Pancreatic Sonography – Tumors – Updated
Author: Philip W. Ralls M.D.
Objectives: Upon completion of this CME article, the reader will be able to
1. Discuss the treatment and clinical outcome for pancreatic malignancies.
2. Compare and contrast chronic pancreatitis and pancreatic neoplasms.
3. Describe the application of color Doppler sonography in evaluating pancreatic
Sonography and Computed Tomography (CT) are the primary tools used to detect
focal pancreatic disease, especially pancreatic carcinoma. CT is generally superior because it
routinely images the entire pancreas. Sonography is also superb when the entire pancreas
can be imaged. Occasionally, sonography may delineate pancreatic masses better than
contrast enhanced CT. Unfortunately, even with optimal equipment and scanning technique
(upright, water filled stomach and duodenum), the entire pancreas can be visualized in only
about 25% to 50 % of patients.
Sonography is the primary imaging method used in screening patients with jaundice.
Ultrasound can usually detect pancreatic carcinoma that obstructs the bile duct and may also
identify a pancreatic mass in a patient scanned for abdominal pain.

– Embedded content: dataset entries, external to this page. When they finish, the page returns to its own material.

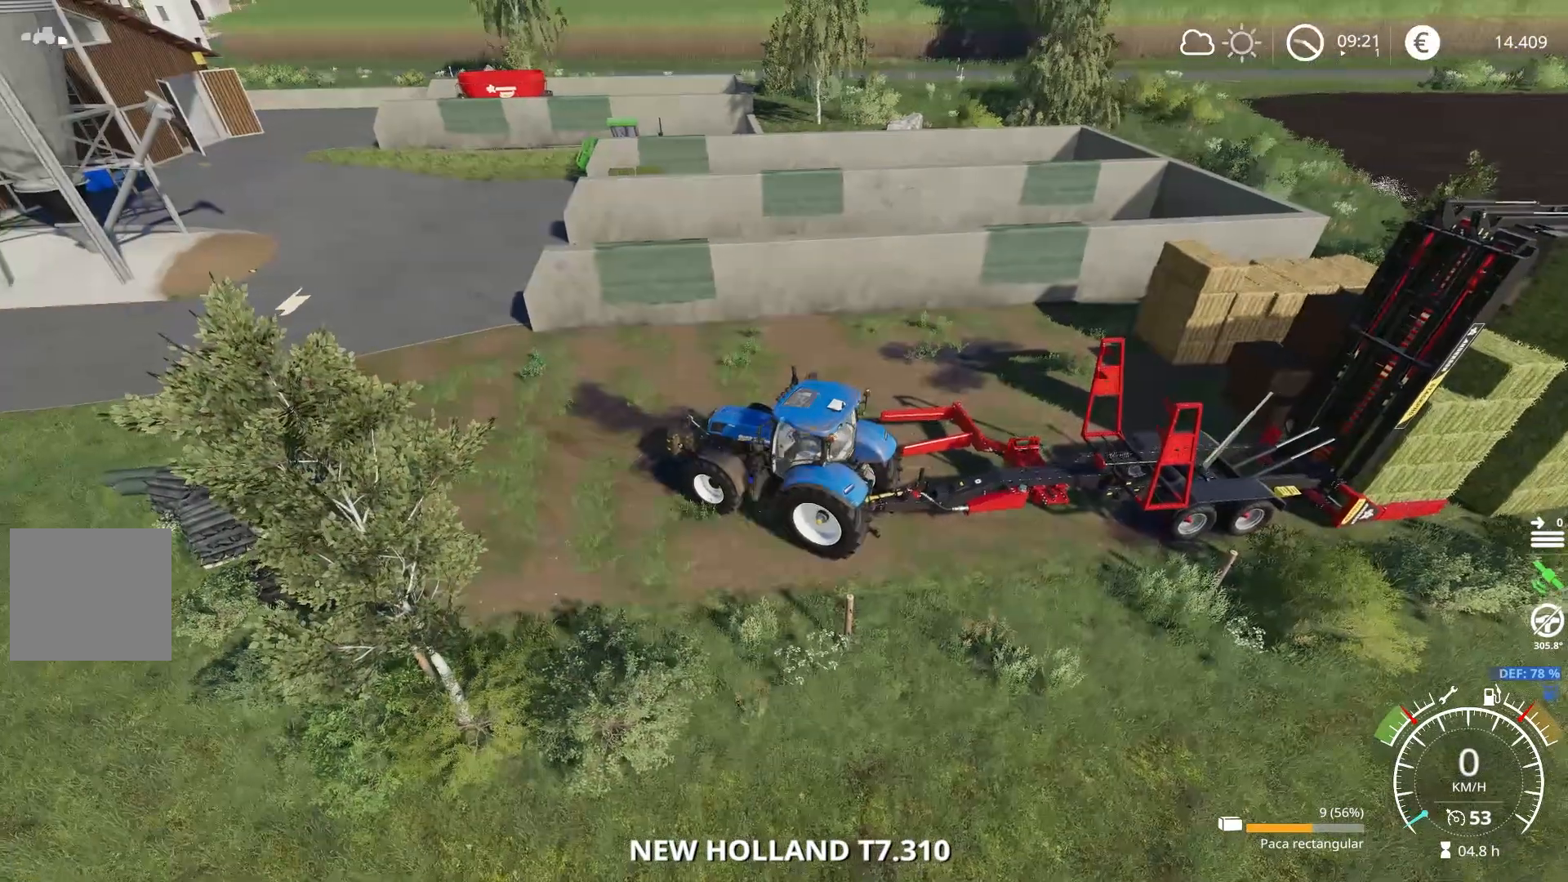
{"buttons": ["L2"], "left_stick": "center", "right_stick": "center", "events": [[16, "right_stick", "center"], [166, "R2", "up"], [217, "L2", "down"], [333, "left_stick", "right"], [450, "left_stick", "center"]]}
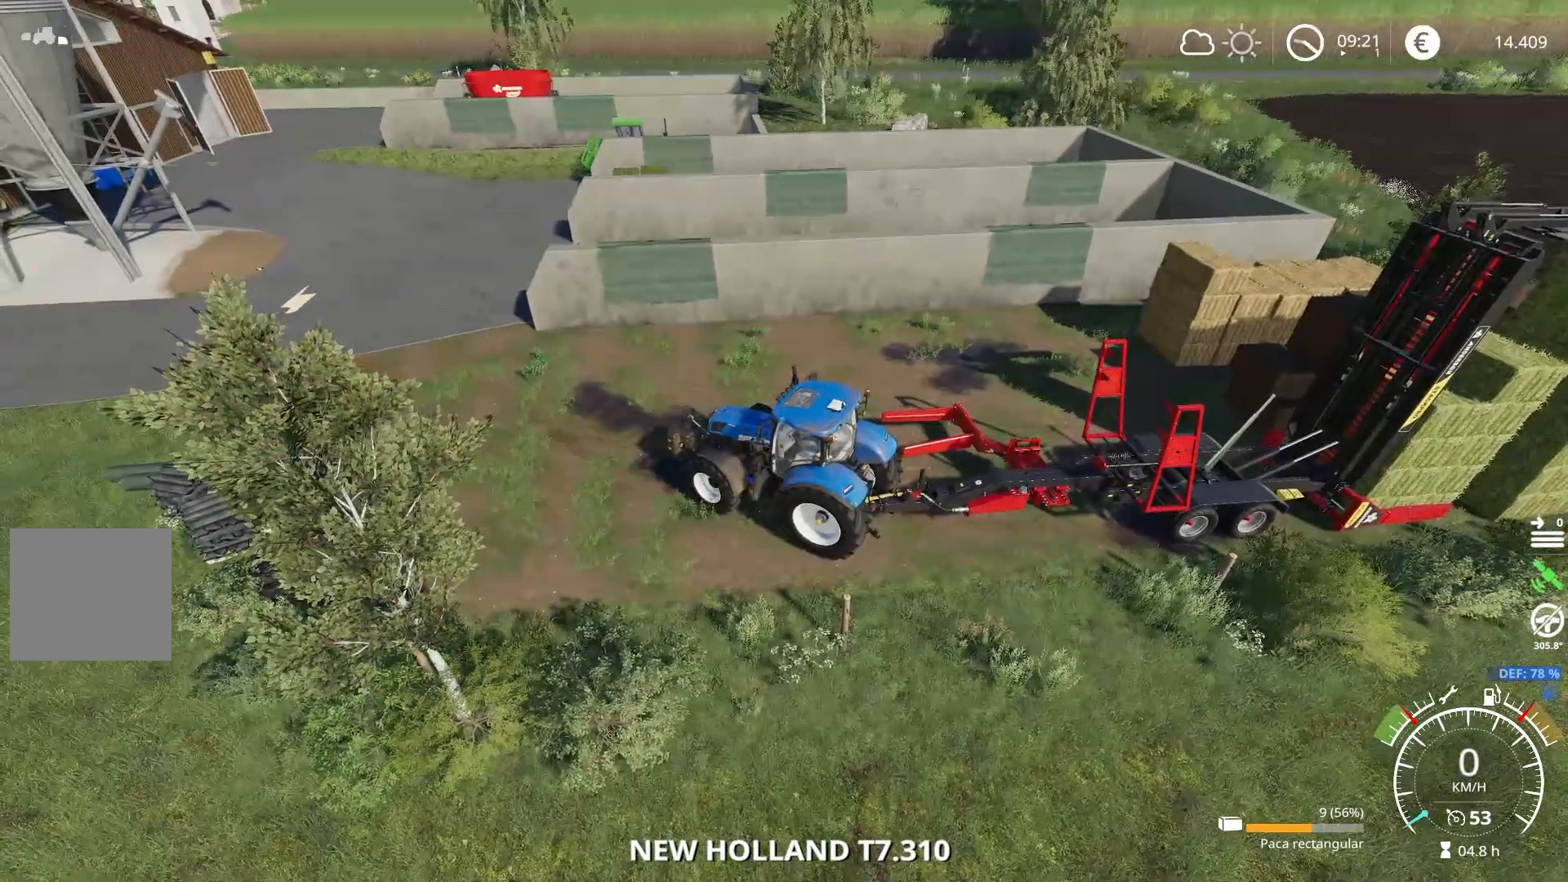
{"buttons": ["R2"], "left_stick": "left", "right_stick": "center", "events": [[100, "L2", "up"], [200, "R2", "down"], [284, "left_stick", "left"]]}
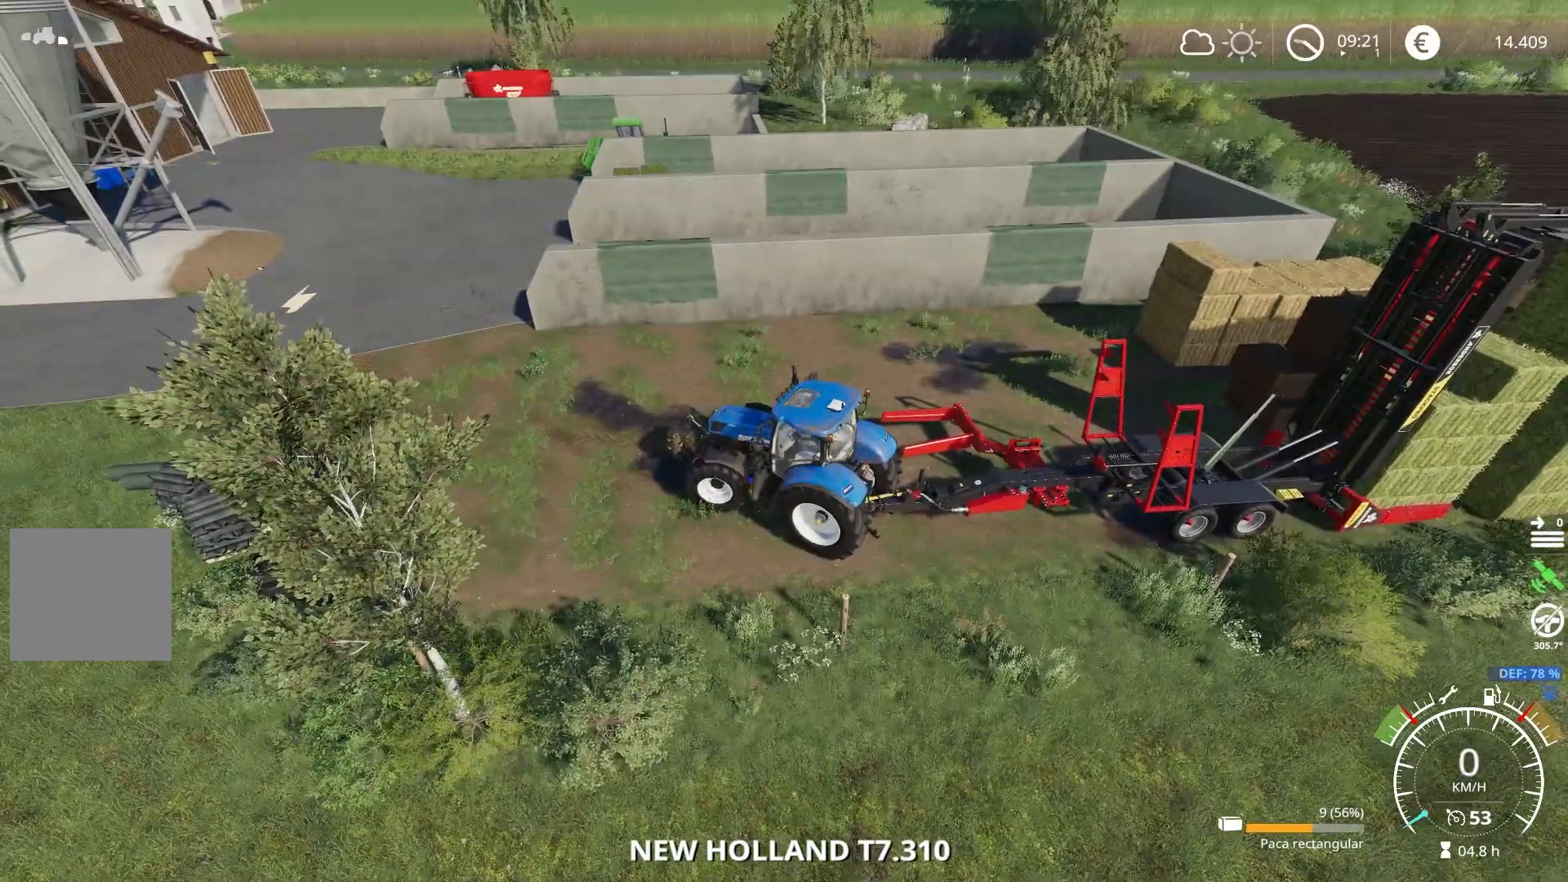
{"buttons": ["R2"], "left_stick": "left", "right_stick": "right", "events": [[183, "right_stick", "right"]]}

Sonography is
occasionally useful in characterizing abnormalities noted on CT, determining for example,
whether a lesion is cystic or solid.
Pancreatic Ductal Adenocarcinoma
Pancreatic ductal adenocarcinoma is by far the most common primary pancreatic
neoplasm, comprising approximately 80% of all pancreatic neoplasms and about 90% of
malignant epithelial tumors. Pancreatic carcinoma, whose prevalence has tripled during the
last forty years, is one of the commonest causes of cancer death in the United States.
Pancreatic ductal adenocarcinoma is one of the most lethal malignancies, and the overall
five-year survival is poor at 2 % or less.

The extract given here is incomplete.